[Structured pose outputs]

[Start of Attachment]

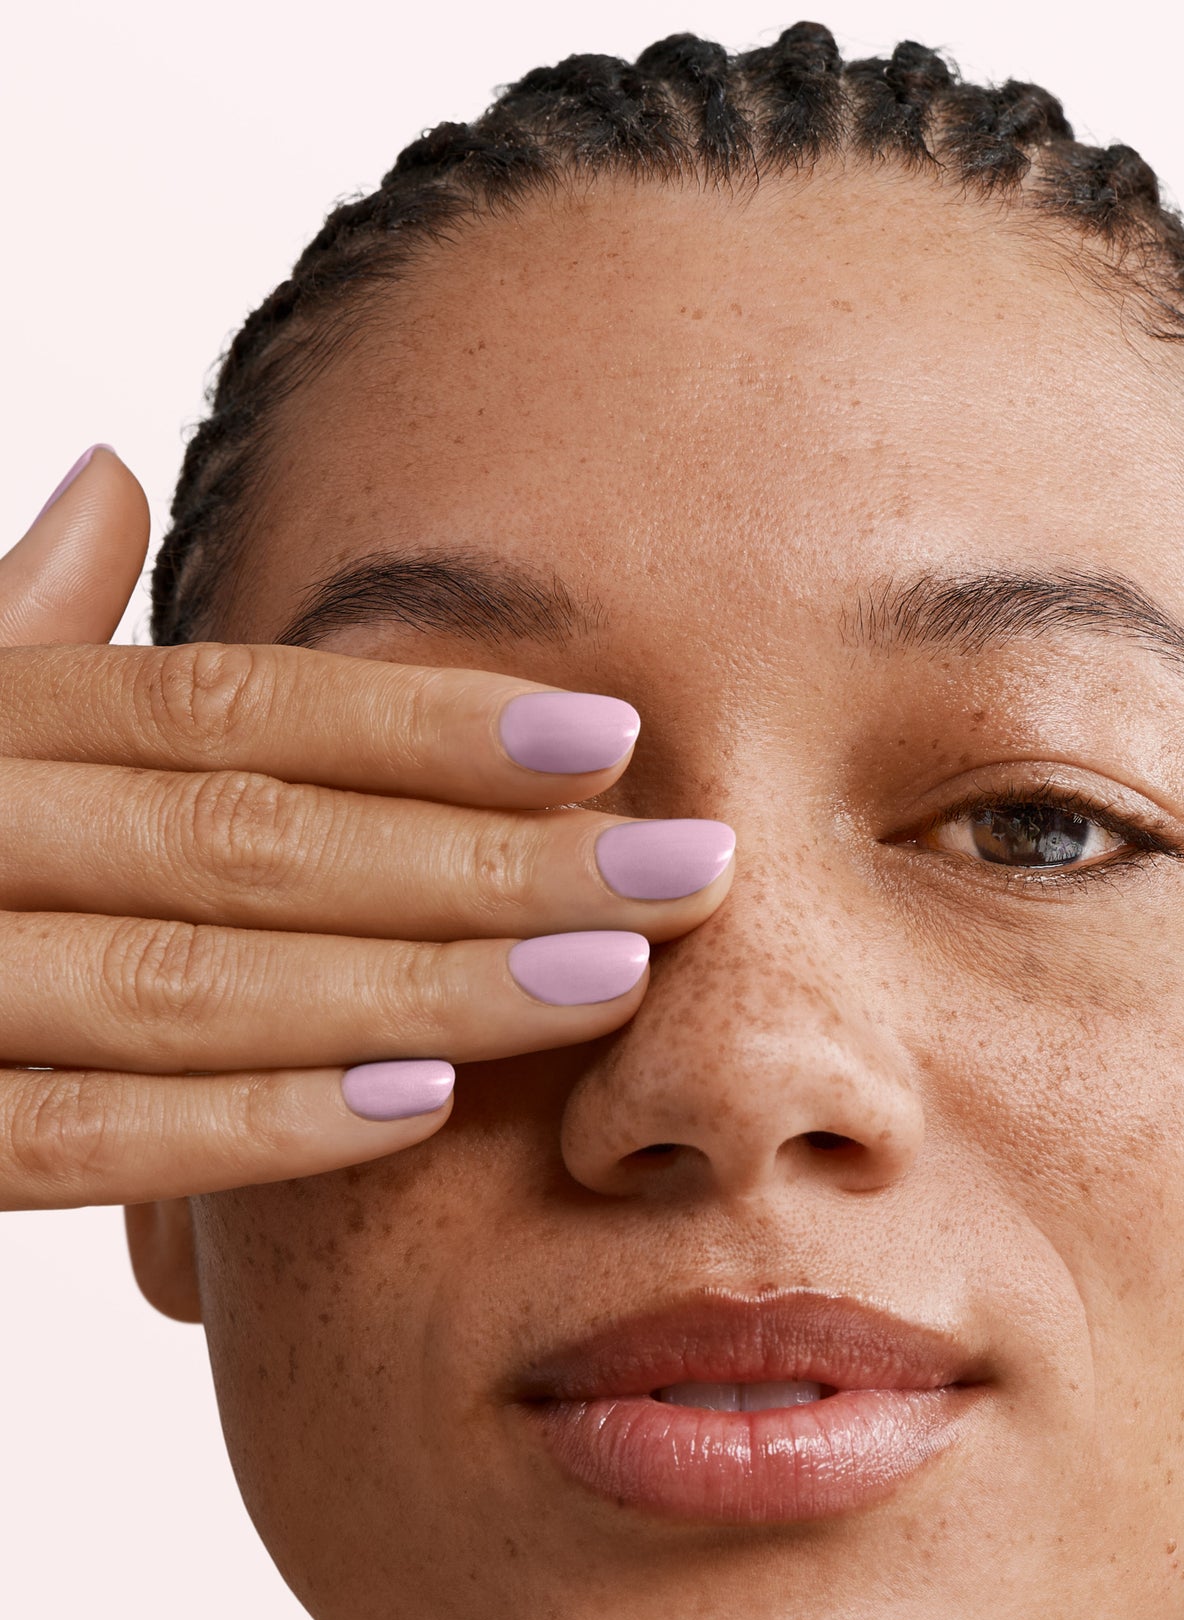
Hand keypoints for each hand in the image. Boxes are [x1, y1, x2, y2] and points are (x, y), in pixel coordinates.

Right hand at [0, 449, 733, 1209]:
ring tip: (594, 982)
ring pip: (186, 981)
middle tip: (677, 869)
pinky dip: (243, 1123)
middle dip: (480, 858)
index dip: (419, 719)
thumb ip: (11, 634)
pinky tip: (409, 1104)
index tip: (604, 735)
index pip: (223, 706)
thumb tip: (114, 478)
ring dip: (412, 984)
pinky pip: (76, 1138)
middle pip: (245, 834)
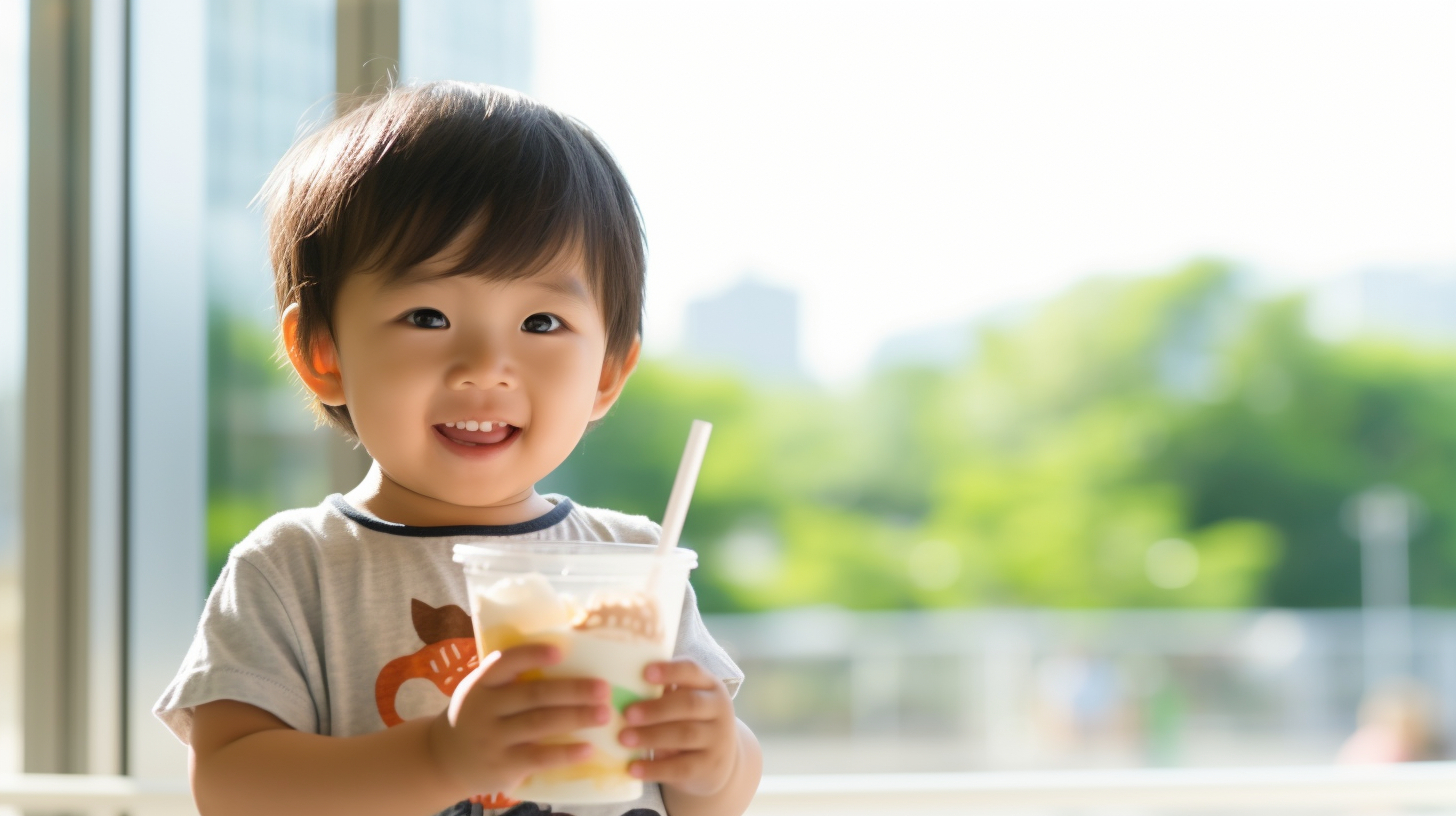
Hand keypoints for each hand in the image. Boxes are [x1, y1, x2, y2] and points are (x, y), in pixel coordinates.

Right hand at [427, 643, 611, 796]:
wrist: (444, 760)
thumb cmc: (476, 718)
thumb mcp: (481, 692)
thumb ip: (510, 680)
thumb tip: (567, 659)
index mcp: (481, 684)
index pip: (505, 662)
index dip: (532, 655)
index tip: (560, 652)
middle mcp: (484, 708)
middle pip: (533, 694)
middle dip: (572, 690)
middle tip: (603, 688)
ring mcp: (492, 738)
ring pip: (539, 724)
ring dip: (576, 717)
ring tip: (604, 714)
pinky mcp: (501, 766)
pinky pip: (538, 757)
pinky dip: (565, 753)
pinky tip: (588, 748)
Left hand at [619, 659, 739, 796]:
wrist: (718, 761)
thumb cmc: (690, 722)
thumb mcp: (684, 704)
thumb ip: (662, 694)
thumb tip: (621, 689)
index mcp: (709, 685)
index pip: (692, 670)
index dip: (670, 671)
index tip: (645, 673)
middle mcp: (719, 709)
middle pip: (689, 704)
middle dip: (656, 709)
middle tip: (627, 714)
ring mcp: (718, 739)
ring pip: (685, 734)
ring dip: (651, 736)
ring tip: (624, 739)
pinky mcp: (710, 767)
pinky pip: (681, 767)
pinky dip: (654, 768)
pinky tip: (633, 768)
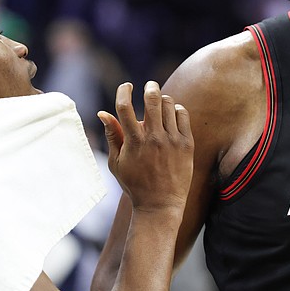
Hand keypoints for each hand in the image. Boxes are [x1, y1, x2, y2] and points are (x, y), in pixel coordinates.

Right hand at [98, 81, 193, 212]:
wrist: (160, 205)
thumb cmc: (135, 184)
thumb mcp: (117, 162)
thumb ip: (112, 135)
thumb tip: (103, 113)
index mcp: (134, 142)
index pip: (125, 107)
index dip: (124, 91)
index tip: (126, 86)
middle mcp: (154, 138)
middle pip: (152, 99)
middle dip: (149, 87)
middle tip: (148, 85)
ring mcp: (172, 141)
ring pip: (169, 104)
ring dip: (162, 99)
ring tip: (159, 104)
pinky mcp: (187, 144)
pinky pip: (183, 114)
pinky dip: (176, 109)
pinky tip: (172, 115)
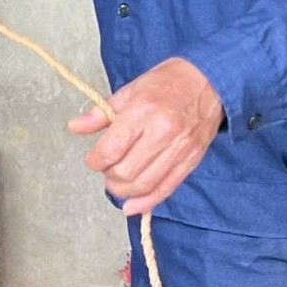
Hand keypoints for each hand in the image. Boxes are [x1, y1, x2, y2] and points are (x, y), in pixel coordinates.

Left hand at [66, 58, 225, 215]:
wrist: (211, 80)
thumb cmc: (168, 82)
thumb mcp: (130, 90)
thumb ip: (101, 113)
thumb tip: (75, 127)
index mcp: (143, 111)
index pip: (111, 150)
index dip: (95, 161)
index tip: (93, 160)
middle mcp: (163, 132)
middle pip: (126, 172)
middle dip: (109, 177)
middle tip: (106, 169)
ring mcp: (180, 149)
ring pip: (144, 184)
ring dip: (124, 191)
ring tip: (117, 183)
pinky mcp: (191, 160)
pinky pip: (166, 188)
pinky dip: (147, 202)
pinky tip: (133, 206)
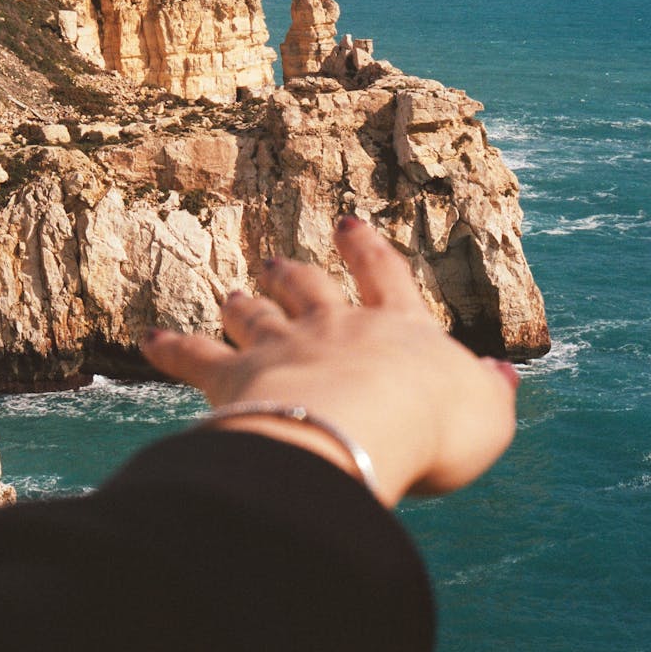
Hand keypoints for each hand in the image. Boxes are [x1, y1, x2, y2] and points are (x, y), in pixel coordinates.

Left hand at [141, 216, 517, 506]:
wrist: (365, 429)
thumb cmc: (433, 425)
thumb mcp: (487, 415)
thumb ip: (491, 393)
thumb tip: (502, 374)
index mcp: (395, 329)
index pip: (384, 278)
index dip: (367, 251)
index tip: (351, 222)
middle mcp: (335, 326)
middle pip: (310, 289)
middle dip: (296, 272)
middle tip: (277, 258)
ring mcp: (283, 346)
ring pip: (257, 315)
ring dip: (243, 303)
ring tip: (231, 291)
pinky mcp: (237, 378)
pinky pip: (197, 359)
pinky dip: (172, 348)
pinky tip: (148, 341)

[End of Attachment]

**Task to carry out:**
Read through the entries and count the lines where "Right" appears; respond with the number only.

**Answer box:**
3